Request
Where an entry below contains an image, skip the image and reproduce the rest exactly.

Stored items
--- START ---

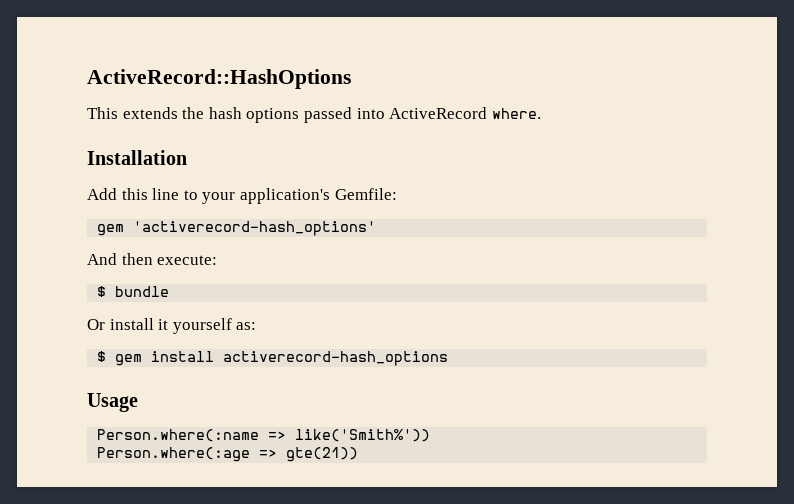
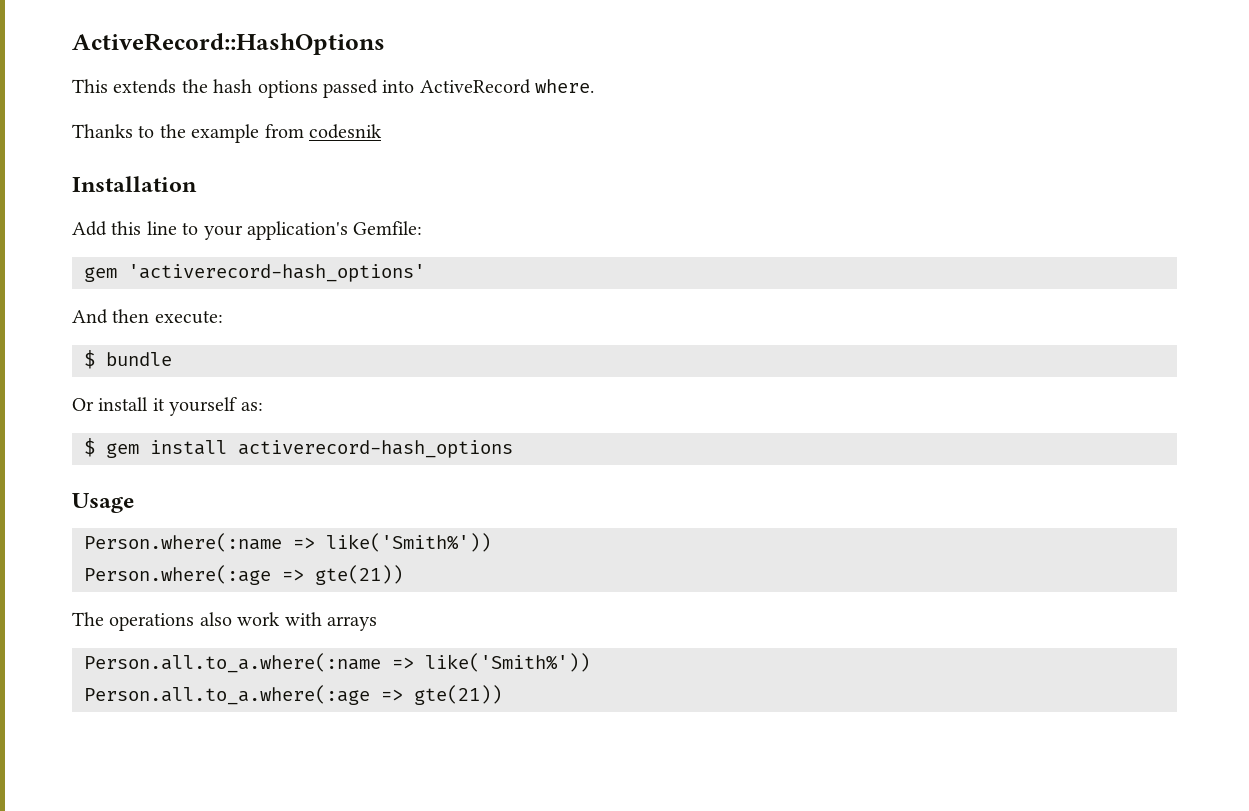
(541, 113) none -> [72,124,382,143] // Thanks to the example from codesnik
(359, 454) none -> [72,612,377,631] [84,653,590,673] [84,685,502,705] // The operations also work with arrays // Person.all.to_a.where(:name => like('Smith%')) // Person.all.to_a.where(:age => gte(21))

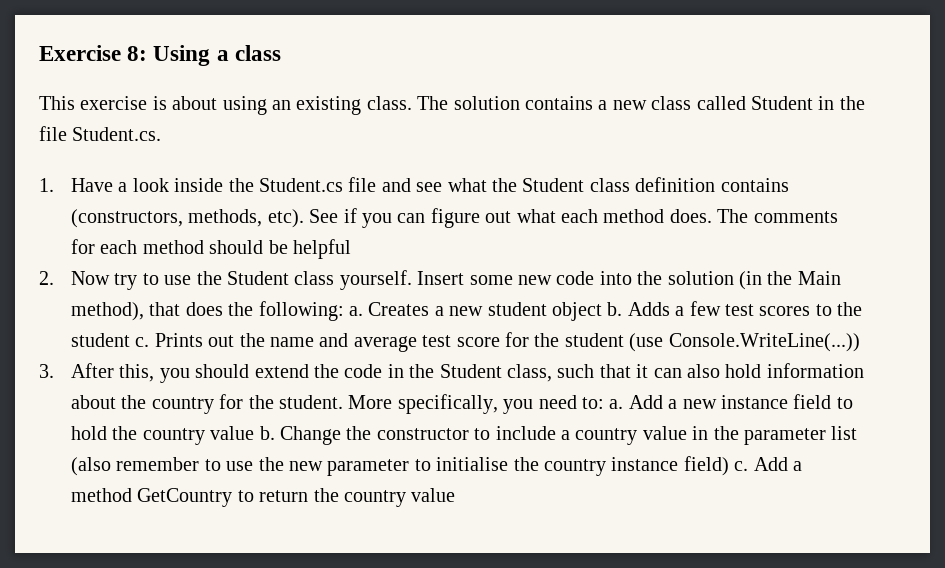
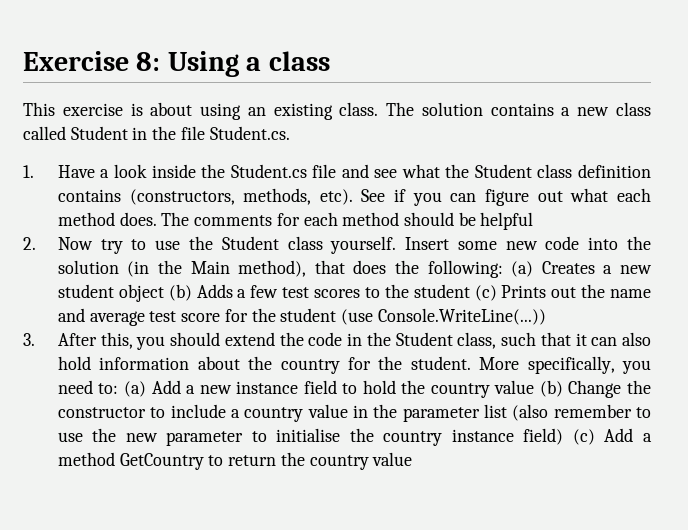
[349,306,364,316] a. -> [511,261,534,277] (a)
[607,302,623,316] b. -> [168,284,192,301] (b)
[135,337,150,347] c. -> [474,285,497,301] (c)
[609,399,624,409] a. -> [123,381,146,397] (a)
[259,426,275,440] b. -> [539,380,563,397] (b)
[734,461,749,471] c. -> [572,429,595,445] (c)

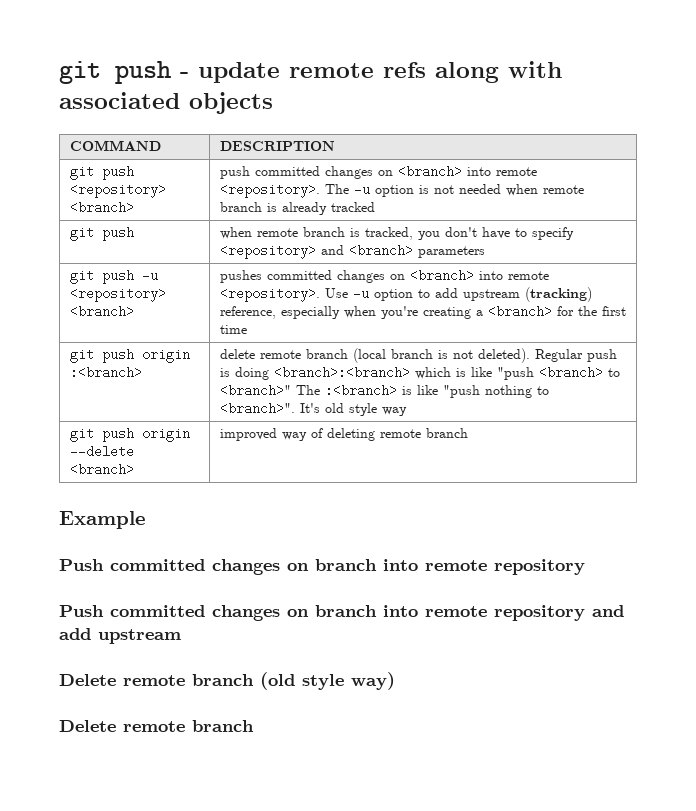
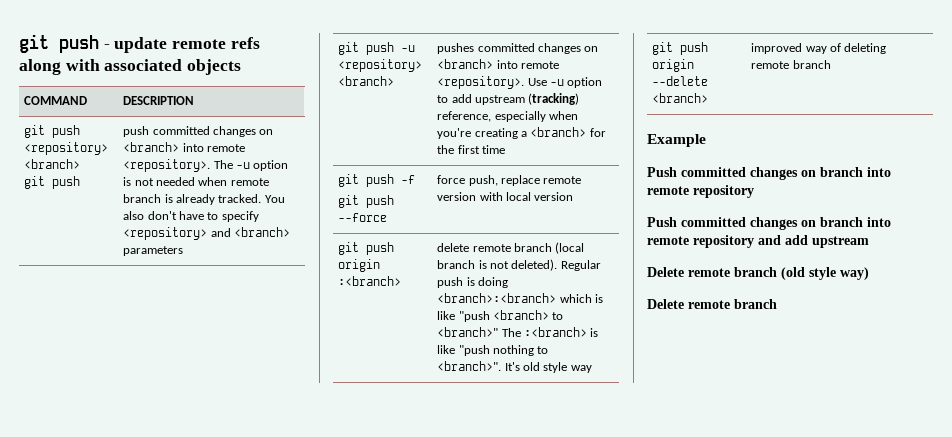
(134, 207) none -> [24,176,81,189] // git push
[330,202,375,212] [69,227,134,241] [219,227,440,240] tracked // git push | when remote branch is tracked, you -> [218,194,285,203] [123,211,145,220] tracked. You also
(247, 329) none -> [338,174,416,187] [338,195,395,208] [338,213,388,222] [437,175,582,186] [437,192,574,201] // git push -f // git push --force | force push, replace remote version with local version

--- END ---

Problem solution
(541, 113) none -> [72,124,382,143] // Thanks to the example from codesnik
(359, 454) none -> [72,612,377,631] [84,653,590,673] [84,685,502,705] // The operations also work with arrays // Person.all.to_a.where(:name => like('Smith%')) // Person.all.to_a.where(:age => gte(21))

[349,306,364,316] a. -> [511,261,534,277] (a)
[607,302,623,316] b. -> [168,284,192,301] (b)
[135,337,150,347] c. -> [474,285,497,301] (c)
[609,399,624,409] a. -> [123,381,146,397] (a)
[259,426,275,440] b. -> [539,380,563,397] (b)
[734,461,749,471] c. -> [572,429,595,445] (c)

(134, 207) none -> [24,176,81,189] // git push
[330,202,375,212] [69,227,134,241] [219,227,440,240] tracked // git push | when remote branch is tracked, you -> [218,194,285,203] [123,211,145,220] tracked. You also
(247, 329) none -> [338,174,416,187] [338,195,395,208] [338,213,388,222] [437,175,582,186] [437,192,574,201] // git push -f // git push --force | force push, replace remote version with local version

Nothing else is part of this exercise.